**LISTA DE REGISTROS**:

▬▬▬▬▬▬▬▬▬▬

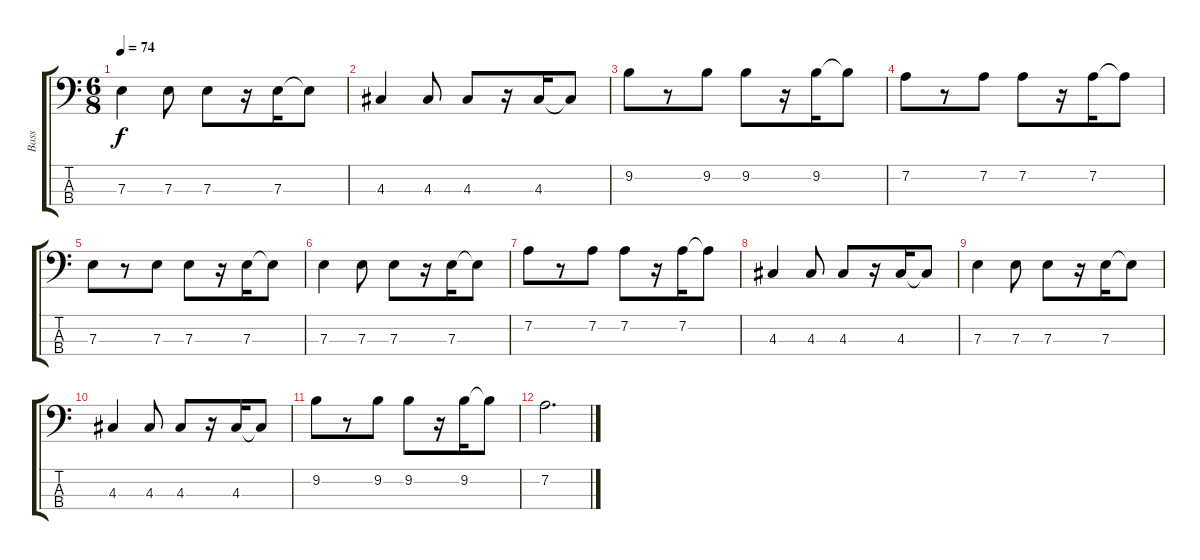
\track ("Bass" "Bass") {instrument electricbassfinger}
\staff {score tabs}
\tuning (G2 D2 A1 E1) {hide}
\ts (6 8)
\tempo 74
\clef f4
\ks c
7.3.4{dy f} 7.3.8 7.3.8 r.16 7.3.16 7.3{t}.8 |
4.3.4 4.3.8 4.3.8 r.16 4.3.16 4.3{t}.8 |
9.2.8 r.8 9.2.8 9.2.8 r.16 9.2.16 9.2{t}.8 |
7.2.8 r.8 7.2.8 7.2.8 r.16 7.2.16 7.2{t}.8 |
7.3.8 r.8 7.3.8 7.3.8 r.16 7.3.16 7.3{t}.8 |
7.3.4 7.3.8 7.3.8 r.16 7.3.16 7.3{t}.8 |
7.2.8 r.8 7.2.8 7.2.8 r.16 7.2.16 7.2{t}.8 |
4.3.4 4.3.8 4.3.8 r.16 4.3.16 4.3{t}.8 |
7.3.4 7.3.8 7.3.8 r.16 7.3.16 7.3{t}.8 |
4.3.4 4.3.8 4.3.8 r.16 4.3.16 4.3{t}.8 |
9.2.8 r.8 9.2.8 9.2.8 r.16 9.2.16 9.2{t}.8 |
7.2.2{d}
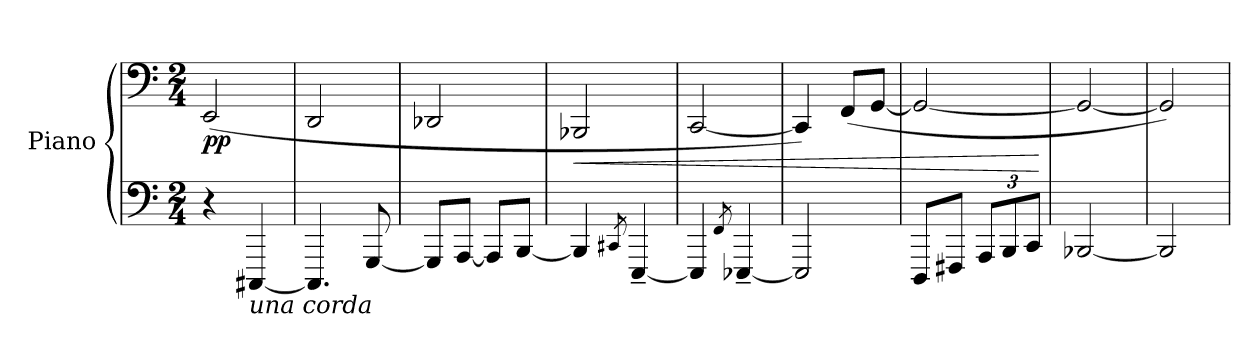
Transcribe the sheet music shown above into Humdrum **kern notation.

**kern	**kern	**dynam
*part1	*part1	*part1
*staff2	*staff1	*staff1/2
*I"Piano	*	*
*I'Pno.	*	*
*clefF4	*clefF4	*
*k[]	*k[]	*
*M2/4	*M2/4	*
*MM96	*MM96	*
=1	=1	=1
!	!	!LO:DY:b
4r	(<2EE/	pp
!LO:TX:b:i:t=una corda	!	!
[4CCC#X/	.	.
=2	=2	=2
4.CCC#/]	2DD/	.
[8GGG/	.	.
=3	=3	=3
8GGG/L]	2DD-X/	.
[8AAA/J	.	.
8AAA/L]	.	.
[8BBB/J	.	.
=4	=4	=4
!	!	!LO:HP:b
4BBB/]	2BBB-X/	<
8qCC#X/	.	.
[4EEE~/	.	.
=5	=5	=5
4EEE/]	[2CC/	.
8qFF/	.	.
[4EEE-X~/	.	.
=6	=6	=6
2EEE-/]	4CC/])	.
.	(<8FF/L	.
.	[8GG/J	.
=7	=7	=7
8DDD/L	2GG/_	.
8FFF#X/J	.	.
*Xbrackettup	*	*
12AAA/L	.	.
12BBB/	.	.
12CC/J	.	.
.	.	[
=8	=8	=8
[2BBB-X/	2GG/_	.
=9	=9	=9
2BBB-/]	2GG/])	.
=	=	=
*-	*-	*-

▬▬▬▬▬▬▬▬▬▬

**OBJETIVO**:
Expresse toda a listagem acima como uma lista JSON de strings, com uma string para cada linha, omitindo as linhas em branco. Deixe as imagens fora da resposta.

**RESULTADO DA TAREFA**:
[
  "\\track (\"Bass\" \"Bass\") {instrument electricbassfinger}",
  "\\staff {score tabs}",
  "\\tuning (G2 D2 A1 E1) {hide}",
  "\\ts (6 8)",
  "\\tempo 74",
  "\\clef f4",
  "\\ks c",
  "7.3.4{dy f} 7.3.8 7.3.8 r.16 7.3.16 7.3{t}.8 |",
  "4.3.4 4.3.8 4.3.8 r.16 4.3.16 4.3{t}.8 |",
  "9.2.8 r.8 9.2.8 9.2.8 r.16 9.2.16 9.2{t}.8 |",
  "7.2.8 r.8 7.2.8 7.2.8 r.16 7.2.16 7.2{t}.8 |",
  "7.3.8 r.8 7.3.8 7.3.8 r.16 7.3.16 7.3{t}.8 |",
  "7.3.4 7.3.8 7.3.8 r.16 7.3.16 7.3{t}.8 |",
  "7.2.8 r.8 7.2.8 7.2.8 r.16 7.2.16 7.2{t}.8 |",
  "4.3.4 4.3.8 4.3.8 r.16 4.3.16 4.3{t}.8 |",
  "7.3.4 7.3.8 7.3.8 r.16 7.3.16 7.3{t}.8 |",
  "4.3.4 4.3.8 4.3.8 r.16 4.3.16 4.3{t}.8 |",
  "9.2.8 r.8 9.2.8 9.2.8 r.16 9.2.16 9.2{t}.8 |",
  "7.2.2{d}",
  "Transcribe the sheet music shown above into Humdrum **kern notation.",
  "**kern\t**kern\t**dynam",
  "*part1\t*part1\t*part1",
  "*staff2\t*staff1\t*staff1/2",
  "*I\"Piano\t*\t*",
  "*I'Pno.\t*\t*",
  "*clefF4\t*clefF4\t*",
  "*k[]\t*k[]\t*",
  "*M2/4\t*M2/4\t*",
  "*MM96\t*MM96\t*",
  "=1\t=1\t=1",
  "!\t!\t!LO:DY:b",
  "4r\t(<2EE/\tpp",
  "!LO:TX:b:i:t=una corda\t!\t!",
  "[4CCC#X/\t.\t.",
  "=2\t=2\t=2",
  "4.CCC#/]\t2DD/\t.",
  "[8GGG/\t.\t.",
  "=3\t=3\t=3",
  "8GGG/L]\t2DD-X/\t.",
  "[8AAA/J\t.\t.",
  "8AAA/L]\t.\t.",
  "[8BBB/J\t.\t.",
  "=4\t=4\t=4",
  "!\t!\t!LO:HP:b",
  "4BBB/]\t2BBB-X/\t<",
  "8qCC#X/\t.\t.",
  "[4EEE~/\t.\t.",
  "=5\t=5\t=5",
  "4EEE/]\t[2CC/\t.",
  "8qFF/\t.\t.",
  "[4EEE-X~/\t.\t.",
  "=6\t=6\t=6",
  "2EEE-/]\t4CC/])\t.",
  ".\t(<8FF/L\t.",
  ".\t[8GG/J\t.",
  "=7\t=7\t=7",
  "8DDD/L\t2GG/_\t.",
  "8FFF#X/J\t.\t.",
  "*Xbrackettup\t*\t*",
  "12AAA/L\t.\t.",
  "12BBB/\t.\t.",
  "12CC/J\t.\t.",
  ".\t.\t[",
  "=8\t=8\t=8",
  "[2BBB-X/\t2GG/_\t.",
  "=9\t=9\t=9",
  "2BBB-/]\t2GG/])\t.",
  "=\t=\t=",
  "*-\t*-\t*-"
]